A noter les packages robust et robustbase que j’apprécie.
Et plus encore dans https://cran.r-project.org/web/views/Robust.html
Bonjour Samuel,
Merci également pour les références de ces packages !
Bonjour Claire,
Merci beaucoup pour cet article, bien expliqué. La régression de Theil-Sen est en effet un bon moyen de tenir compte des outliers.
À ce sujet, il y a un package appelé Openair (développé par David Carslaw) basé sur la méthode Theil-Sen, qui tient également compte de l’autocorrélation du signal dans le calcul des intervalles de confiance. Est-ce qu’on pourrait avoir un petit article explicatif là-dessus de votre part, si vous avez un peu de temps à y consacrer ? =)
Yann
Bonjour Yann,
merci pour la référence. Je note la suggestion d’article.
Bien à vous.
cet article tombe pile au moment où je suis en discussion avec un de mes encadrants sur ce que je dois faire des outliers présents dans mon jeu de données.
merci Claire
Bonjour CLAIRE, Très ravis de cette publication. Est-il possible de faire la régression linéaire multiple dans de cas non paramétrique. Càd corréler une variable quantitative avec autant des variables explicatives.
Merci
Tres bonne approche.
Vous etes a remercier infiniment avec toutes ces fouilles.
Bonsoir Claire, merci pour cette découverte, je ne connaissais cette régression non paramétrique. Question : ls moindres carrés ne valent que si on fait l’hypothèse d’un modèle d’erreur Gaussien sur Y. Une régression non paramétrique permet a priori de s’affranchir de cette hypothèse.
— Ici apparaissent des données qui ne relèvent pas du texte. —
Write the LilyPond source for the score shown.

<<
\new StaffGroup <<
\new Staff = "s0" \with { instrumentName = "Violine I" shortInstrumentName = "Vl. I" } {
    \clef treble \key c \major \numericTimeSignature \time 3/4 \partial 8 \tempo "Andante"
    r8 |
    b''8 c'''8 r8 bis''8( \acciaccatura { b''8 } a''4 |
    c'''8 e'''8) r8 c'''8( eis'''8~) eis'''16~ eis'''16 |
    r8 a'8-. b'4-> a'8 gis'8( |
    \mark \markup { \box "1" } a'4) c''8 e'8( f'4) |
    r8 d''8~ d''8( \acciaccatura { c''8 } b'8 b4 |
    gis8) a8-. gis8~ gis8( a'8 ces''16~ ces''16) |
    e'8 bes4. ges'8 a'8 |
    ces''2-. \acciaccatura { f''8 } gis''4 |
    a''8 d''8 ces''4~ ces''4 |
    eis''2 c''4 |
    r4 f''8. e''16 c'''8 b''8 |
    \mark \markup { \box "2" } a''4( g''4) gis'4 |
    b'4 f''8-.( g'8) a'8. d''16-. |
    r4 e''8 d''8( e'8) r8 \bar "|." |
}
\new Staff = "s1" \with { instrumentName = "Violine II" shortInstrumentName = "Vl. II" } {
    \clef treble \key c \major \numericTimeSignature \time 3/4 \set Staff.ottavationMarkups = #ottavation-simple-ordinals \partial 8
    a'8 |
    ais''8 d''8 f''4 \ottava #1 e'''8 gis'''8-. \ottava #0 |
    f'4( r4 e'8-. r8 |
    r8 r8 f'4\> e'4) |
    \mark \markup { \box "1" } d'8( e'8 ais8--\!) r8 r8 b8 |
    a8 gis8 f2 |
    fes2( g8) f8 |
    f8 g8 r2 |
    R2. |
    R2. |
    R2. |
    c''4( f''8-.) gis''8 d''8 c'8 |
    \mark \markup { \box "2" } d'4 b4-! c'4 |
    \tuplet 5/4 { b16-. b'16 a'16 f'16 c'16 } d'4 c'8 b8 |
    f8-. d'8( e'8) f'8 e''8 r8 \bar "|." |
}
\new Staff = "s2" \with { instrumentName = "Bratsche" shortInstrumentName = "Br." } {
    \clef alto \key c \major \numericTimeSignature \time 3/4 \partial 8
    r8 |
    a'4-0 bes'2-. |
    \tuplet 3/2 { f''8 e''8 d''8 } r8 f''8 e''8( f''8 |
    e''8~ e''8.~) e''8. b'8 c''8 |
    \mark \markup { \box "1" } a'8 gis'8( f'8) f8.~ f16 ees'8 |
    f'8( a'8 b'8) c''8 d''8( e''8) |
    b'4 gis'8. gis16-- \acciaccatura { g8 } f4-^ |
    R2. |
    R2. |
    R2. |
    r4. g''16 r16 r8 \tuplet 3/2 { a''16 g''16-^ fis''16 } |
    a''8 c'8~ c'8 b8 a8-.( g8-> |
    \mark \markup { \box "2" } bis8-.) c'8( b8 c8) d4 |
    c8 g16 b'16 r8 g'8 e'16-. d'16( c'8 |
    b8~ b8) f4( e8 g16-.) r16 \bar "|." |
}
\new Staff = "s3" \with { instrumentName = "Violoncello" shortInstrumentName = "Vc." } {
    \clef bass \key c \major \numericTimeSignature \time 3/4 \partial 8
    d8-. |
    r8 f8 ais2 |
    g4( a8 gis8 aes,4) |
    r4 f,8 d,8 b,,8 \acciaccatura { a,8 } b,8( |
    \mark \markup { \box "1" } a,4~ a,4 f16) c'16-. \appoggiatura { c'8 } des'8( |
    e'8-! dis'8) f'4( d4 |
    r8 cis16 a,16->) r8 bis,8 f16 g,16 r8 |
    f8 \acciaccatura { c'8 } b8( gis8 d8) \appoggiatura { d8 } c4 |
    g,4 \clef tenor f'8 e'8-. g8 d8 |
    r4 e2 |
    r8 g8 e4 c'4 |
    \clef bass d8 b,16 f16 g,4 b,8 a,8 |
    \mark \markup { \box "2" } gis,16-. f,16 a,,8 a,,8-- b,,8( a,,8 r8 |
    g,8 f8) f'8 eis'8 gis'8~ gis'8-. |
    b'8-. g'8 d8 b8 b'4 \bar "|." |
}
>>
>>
Du coup, peut-on l’utiliser quelle que soit la nature des données Y ? Binaires, comptage, quantitative continues ?
Bonjour Sandrine,
D’après ma compréhension, pour estimer les paramètres de la droite (pente et intercept), la méthode des moindres carrés ne fait aucune hypothèse sur la distribution des erreurs. Par contre, c’est l’estimation de l’erreur standard des paramètres, qui découle de la méthode des moindres carrés qui repose sur une distribution Gaussienne des erreurs. Dans les sorties de l’utilisation de la méthode de Theil Sen, on obtient un intervalle de confiance. Je ne sais pas comment il est calculé, mais sans doute par bootstrap. Du coup, je pense qu’on peut utiliser cette approche quelle que soit la nature des données (je ferais quand même quelques petits tests pour vérifier !).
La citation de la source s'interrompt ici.